━━━━━ Information shown ━━━━━
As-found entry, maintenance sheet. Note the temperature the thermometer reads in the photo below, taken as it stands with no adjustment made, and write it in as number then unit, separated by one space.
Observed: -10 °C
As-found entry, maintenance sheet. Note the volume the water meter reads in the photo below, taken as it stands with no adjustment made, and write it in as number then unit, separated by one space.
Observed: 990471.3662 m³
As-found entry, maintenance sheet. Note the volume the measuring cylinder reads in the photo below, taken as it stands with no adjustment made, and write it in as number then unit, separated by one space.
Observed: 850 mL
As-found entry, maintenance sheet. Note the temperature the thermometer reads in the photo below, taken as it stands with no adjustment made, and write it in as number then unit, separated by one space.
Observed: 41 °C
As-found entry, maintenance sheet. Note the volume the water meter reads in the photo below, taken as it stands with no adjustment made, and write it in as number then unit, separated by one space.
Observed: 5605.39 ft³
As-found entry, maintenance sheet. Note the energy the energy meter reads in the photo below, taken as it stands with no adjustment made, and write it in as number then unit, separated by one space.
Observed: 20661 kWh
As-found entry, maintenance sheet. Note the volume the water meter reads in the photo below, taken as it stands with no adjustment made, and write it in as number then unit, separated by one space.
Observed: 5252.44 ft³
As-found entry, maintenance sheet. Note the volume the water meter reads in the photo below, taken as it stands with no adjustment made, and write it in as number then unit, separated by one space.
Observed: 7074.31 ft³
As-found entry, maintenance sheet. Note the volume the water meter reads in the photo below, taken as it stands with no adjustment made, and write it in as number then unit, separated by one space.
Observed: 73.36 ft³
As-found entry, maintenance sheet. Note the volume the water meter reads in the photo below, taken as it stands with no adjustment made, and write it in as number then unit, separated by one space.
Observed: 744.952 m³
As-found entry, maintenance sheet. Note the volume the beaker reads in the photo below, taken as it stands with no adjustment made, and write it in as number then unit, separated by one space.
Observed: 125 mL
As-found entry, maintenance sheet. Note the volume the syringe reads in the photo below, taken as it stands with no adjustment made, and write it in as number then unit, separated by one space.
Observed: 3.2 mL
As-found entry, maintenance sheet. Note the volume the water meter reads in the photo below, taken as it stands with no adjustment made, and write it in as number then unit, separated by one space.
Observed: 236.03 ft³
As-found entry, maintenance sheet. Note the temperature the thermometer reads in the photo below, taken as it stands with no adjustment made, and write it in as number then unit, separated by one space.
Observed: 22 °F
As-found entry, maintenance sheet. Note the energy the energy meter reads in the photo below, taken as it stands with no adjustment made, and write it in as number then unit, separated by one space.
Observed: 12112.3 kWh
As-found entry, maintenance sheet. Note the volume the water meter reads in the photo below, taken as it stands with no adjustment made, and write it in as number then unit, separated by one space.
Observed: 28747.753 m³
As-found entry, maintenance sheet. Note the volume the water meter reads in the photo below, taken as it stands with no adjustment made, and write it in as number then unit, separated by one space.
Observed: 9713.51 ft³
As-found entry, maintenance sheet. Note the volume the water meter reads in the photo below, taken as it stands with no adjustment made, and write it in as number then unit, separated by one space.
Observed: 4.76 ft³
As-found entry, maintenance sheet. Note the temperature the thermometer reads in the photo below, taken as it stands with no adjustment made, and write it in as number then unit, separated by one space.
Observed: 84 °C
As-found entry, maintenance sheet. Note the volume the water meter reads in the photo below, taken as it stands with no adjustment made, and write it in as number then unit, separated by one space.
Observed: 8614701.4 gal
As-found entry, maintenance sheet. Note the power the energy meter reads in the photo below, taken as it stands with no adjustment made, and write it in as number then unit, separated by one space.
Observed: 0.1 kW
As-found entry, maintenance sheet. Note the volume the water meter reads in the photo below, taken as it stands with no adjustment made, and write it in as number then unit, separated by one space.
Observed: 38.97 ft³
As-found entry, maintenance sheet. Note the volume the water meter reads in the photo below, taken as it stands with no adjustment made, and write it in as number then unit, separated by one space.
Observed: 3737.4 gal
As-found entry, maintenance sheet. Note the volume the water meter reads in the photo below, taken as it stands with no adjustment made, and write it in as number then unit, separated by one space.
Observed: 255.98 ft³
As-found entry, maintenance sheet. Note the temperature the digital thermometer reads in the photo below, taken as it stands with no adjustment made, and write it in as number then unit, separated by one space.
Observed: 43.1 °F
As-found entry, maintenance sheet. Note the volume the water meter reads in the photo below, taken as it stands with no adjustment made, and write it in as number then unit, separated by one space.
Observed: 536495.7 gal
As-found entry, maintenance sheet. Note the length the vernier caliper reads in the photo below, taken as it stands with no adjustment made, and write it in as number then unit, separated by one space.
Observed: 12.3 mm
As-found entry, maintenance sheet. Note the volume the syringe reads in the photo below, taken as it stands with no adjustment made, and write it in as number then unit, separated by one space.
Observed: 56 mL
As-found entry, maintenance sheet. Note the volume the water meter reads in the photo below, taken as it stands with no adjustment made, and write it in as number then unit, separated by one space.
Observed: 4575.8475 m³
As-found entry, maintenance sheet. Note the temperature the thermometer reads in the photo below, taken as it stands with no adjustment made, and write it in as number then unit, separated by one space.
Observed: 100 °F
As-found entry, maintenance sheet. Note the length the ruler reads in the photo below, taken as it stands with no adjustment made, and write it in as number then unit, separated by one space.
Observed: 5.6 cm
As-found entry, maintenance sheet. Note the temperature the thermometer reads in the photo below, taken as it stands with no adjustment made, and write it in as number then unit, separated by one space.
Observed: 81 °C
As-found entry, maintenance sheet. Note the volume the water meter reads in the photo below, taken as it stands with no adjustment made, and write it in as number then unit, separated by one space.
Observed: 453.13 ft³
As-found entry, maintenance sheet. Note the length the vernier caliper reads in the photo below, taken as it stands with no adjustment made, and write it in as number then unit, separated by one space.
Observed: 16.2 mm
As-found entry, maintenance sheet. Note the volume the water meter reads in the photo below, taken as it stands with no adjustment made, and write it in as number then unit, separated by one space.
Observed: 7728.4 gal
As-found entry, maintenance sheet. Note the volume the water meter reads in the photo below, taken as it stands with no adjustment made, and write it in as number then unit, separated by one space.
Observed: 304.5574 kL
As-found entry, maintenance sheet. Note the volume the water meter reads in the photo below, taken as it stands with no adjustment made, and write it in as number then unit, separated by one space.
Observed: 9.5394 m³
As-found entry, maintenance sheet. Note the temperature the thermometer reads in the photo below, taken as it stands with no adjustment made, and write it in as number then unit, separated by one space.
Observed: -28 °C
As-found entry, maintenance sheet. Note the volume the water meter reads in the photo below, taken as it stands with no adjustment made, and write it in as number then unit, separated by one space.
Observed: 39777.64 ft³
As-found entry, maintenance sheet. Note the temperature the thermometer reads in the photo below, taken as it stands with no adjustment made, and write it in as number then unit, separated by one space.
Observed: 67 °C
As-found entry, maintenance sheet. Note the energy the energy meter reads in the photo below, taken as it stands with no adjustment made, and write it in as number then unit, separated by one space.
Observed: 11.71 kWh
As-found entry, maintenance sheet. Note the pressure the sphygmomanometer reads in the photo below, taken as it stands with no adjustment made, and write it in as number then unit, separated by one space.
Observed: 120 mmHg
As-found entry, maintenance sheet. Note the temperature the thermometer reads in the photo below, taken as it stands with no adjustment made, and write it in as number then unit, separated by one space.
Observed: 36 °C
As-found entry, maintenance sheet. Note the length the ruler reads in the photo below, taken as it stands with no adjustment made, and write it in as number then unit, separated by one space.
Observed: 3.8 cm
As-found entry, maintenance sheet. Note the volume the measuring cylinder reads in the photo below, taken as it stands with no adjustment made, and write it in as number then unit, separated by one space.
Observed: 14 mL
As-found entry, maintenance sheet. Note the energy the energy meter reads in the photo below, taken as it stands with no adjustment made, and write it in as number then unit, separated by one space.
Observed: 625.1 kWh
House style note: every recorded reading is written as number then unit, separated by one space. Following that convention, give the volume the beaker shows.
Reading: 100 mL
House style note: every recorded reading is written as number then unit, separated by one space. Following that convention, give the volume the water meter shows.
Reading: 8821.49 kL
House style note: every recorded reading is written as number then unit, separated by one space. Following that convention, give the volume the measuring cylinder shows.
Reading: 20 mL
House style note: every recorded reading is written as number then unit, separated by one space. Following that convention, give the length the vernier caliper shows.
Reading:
━━━━━
Quote, word for word, the lines of the saved entries running from the first line of the items through the line containing "Observed: 850 mL", with both of those lines included.

As-found entry, maintenance sheet. Note the temperature the thermometer reads in the photo below, taken as it stands with no adjustment made, and write it in as number then unit, separated by one space.
Observed: -10 °C
As-found entry, maintenance sheet. Note the volume the water meter reads in the photo below, taken as it stands with no adjustment made, and write it in as number then unit, separated by one space.
Observed: 990471.3662 m³
As-found entry, maintenance sheet. Note the volume the measuring cylinder reads in the photo below, taken as it stands with no adjustment made, and write it in as number then unit, separated by one space.
Observed: 850 mL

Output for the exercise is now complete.